14.Notification of Investigation.  If Indemnitee is the subject of, or implicated in, any investigation by the Corporation or a third party, the Corporation shall promptly inform Indemnitee of such investigation, and the nature thereof.  In such event, if the Indemnitee so requests, the Corporation shall provide him with copies of all material documents (or portions of documents) relevant to Indemnitee that it has provided to such a third party conducting an investigation; provided, however, that the Corporation will be entitled to require that Indemnitee, as a condition to receipt of such documents, agree to reasonable restrictions as to their use and disclosure in order to preserve their confidentiality and, if applicable, to prevent or limit any waiver of attorney client privilege the Corporation reasonably determines may arise from such disclosure.

# Parts of the exercise
A) According to the investigation notice clause, why may the Corporation require Indemnitee to accept restrictions before receiving the documents?
B) Update the investigation notice clause from the words "14.Notification of Investigation." through "from such disclosure.", changing "Corporation" to "Company".

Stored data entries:

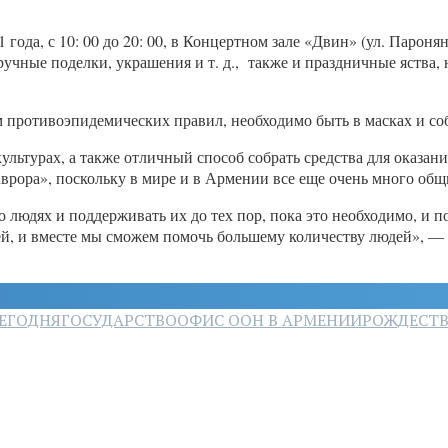
 года, с 10: 00 до 20: 00, в Концертном зале «Двин» (ул. Парон
ручные поделки, украшения и т. д., также и праздничные яств
м противоэпидемических правил, необходимо быть в масках и с
культурах, а также отличный способ собрать средства для оказ
рора», поскольку в мире и в Армении все еще очень много общ
 людях и поддерживать их до тех пор, пока это необходимо, и п
цией, и вместе мы сможем помочь большему количеству людей»,
ЕГОДНЯ
ГОСУДАРСТВО
ОФИС ООН В АРМЕНИИ
РОЖДЕСТВ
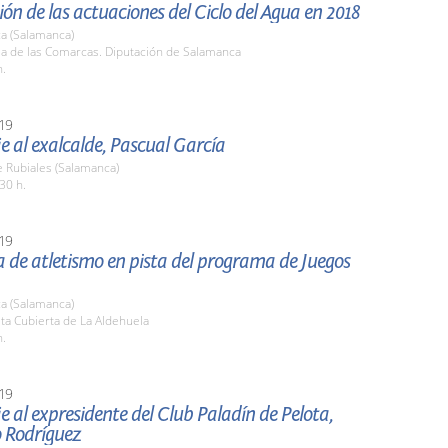
ón de las actuaciones del Ciclo del Agua en 2018
a (Salamanca)
la de las Comarcas. Diputación de Salamanca
h.
19
 al exalcalde, Pascual García
 Rubiales (Salamanca)
30 h.
19
a de atletismo en pista del programa de Juegos
a (Salamanca)
sta Cubierta de La Aldehuela
h.
19
al expresidente del Club Paladín de Pelota,
o Rodríguez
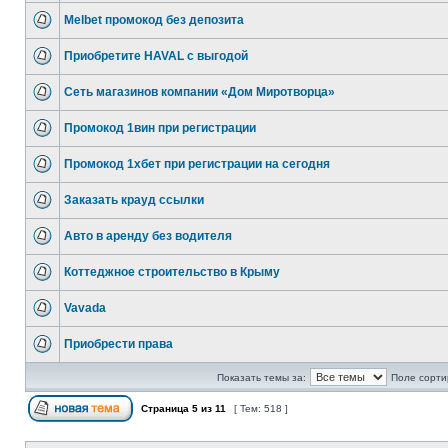
Melbet промокод без депозита
Приобретите HAVAL с выгодой
Сеть магазинов компании «Дом Миротворца»
Промокод 1вин при регистрации
Промокод 1хбет при регистрации на сегодня
Заказать крауд ссылки
Авто в аренду без водителя
Коттеджное строительство в Крыму
Vavada
Приобрести права
Показать темы за:
Поле сорти
Страница
5
из
11
[ Тем: 518 ]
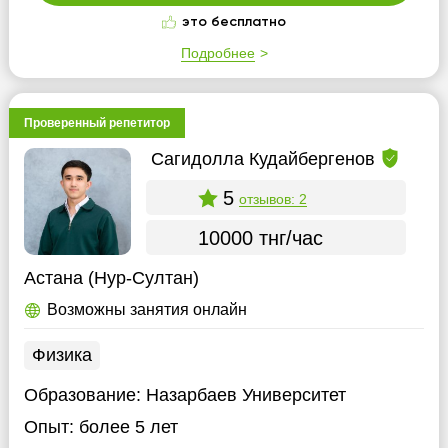
это бесплатно
Подробнее
Проверенный репетитор
Сагидолла Кудайбергенов
5
отзывов: 2
10000 тнг/час
Астана (Нур-Султан)
Возможны занятия онлайн
Физика
Образование:
Назарбаев Университет
Опыт:
более 5 лет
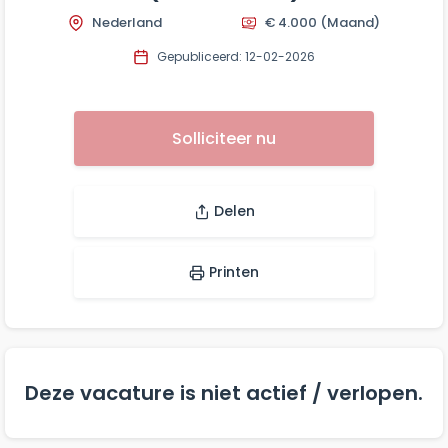
Nederland
€ 4.000
(Maand)
Gepubliceerd: 12-02-2026
Solliciteer nu
Delen
Printen
Deze vacature is niet actief / verlopen.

# Expected results
A) The Corporation may require Indemnitee to agree to reasonable restrictions on the use and disclosure of the documents to preserve their confidentiality. Where applicable, the restrictions also serve to prevent or limit any waiver of attorney client privilege that the Corporation reasonably determines may arise from the disclosure.

B)
14.Notification of Investigation.  If Indemnitee is the subject of, or implicated in, any investigation by the Company or a third party, the Company shall promptly inform Indemnitee of such investigation, and the nature thereof.  In such event, if the Indemnitee so requests, the Company shall provide him with copies of all material documents (or portions of documents) relevant to Indemnitee that it has provided to such a third party conducting an investigation; provided, however, that the Company will be entitled to require that Indemnitee, as a condition to receipt of such documents, agree to reasonable restrictions as to their use and disclosure in order to preserve their confidentiality and, if applicable, to prevent or limit any waiver of attorney client privilege the Company reasonably determines may arise from such disclosure.